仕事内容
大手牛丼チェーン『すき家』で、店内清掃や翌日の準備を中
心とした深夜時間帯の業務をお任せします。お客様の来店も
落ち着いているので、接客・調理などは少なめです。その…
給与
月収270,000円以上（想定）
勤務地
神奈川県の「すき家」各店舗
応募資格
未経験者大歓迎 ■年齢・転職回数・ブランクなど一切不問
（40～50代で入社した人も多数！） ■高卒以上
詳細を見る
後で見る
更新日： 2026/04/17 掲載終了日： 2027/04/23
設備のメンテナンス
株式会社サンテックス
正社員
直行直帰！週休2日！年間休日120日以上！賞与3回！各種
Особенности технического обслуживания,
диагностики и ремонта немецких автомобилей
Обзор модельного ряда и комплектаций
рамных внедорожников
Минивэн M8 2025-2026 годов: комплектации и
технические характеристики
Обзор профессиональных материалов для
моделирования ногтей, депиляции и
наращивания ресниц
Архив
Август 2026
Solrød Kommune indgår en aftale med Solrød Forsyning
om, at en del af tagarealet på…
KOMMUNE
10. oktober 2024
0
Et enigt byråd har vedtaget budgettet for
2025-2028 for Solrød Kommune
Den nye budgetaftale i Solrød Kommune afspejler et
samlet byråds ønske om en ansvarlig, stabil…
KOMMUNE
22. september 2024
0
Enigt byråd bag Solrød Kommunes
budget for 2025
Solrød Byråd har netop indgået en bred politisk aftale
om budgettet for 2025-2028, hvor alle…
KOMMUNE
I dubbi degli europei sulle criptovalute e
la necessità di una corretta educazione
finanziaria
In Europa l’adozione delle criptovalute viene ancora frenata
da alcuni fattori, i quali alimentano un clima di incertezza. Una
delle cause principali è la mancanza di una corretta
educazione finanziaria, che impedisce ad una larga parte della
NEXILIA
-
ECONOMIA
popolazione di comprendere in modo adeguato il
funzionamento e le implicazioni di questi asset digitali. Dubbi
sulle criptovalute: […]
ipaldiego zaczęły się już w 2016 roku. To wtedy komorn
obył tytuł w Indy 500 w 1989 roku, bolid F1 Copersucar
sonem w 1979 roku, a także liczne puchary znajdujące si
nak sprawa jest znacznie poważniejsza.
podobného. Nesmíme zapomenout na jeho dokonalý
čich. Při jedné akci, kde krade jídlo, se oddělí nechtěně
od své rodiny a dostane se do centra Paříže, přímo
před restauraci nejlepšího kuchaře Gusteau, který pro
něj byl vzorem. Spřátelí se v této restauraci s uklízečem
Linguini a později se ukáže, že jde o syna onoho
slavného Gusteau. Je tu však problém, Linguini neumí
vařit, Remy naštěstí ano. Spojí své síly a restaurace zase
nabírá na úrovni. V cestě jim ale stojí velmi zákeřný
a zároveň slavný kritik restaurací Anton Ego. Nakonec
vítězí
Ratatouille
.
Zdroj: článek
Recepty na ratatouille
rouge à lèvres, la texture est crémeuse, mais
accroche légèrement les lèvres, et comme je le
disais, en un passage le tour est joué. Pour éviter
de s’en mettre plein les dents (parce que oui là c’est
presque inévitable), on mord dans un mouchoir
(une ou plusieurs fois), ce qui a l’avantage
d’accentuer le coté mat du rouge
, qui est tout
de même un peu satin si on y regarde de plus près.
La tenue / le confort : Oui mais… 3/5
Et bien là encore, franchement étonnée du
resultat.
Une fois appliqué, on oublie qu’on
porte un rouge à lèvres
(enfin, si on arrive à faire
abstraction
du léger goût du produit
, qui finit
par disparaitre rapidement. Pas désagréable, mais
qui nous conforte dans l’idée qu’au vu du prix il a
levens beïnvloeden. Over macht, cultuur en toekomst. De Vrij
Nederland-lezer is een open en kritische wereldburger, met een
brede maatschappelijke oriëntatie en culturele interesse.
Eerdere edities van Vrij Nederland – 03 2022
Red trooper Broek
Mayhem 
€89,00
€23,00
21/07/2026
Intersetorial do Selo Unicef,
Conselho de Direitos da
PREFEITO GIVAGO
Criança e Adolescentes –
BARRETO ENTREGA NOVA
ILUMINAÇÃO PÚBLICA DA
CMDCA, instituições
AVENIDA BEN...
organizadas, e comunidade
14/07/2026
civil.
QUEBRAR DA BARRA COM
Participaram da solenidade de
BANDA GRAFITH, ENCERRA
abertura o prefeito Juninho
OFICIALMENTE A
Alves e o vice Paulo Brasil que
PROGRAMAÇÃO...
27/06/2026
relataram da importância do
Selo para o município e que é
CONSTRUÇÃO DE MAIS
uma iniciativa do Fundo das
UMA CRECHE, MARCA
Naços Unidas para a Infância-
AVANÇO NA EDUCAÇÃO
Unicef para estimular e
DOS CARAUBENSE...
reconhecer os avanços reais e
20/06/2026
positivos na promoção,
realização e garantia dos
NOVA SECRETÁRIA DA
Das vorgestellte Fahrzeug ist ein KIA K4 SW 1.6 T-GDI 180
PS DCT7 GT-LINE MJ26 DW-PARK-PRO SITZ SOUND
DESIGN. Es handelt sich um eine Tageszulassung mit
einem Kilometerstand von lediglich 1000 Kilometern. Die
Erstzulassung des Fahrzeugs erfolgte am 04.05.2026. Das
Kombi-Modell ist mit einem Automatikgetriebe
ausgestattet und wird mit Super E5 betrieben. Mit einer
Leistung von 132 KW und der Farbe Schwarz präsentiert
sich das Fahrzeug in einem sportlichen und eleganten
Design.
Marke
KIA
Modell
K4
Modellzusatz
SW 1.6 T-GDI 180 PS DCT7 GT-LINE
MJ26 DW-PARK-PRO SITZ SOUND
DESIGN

§ §

From the entries above, extract every line where the word "finanziaria" appears.

finanziaria
educazione finanziaria, che impedisce ad una larga parte della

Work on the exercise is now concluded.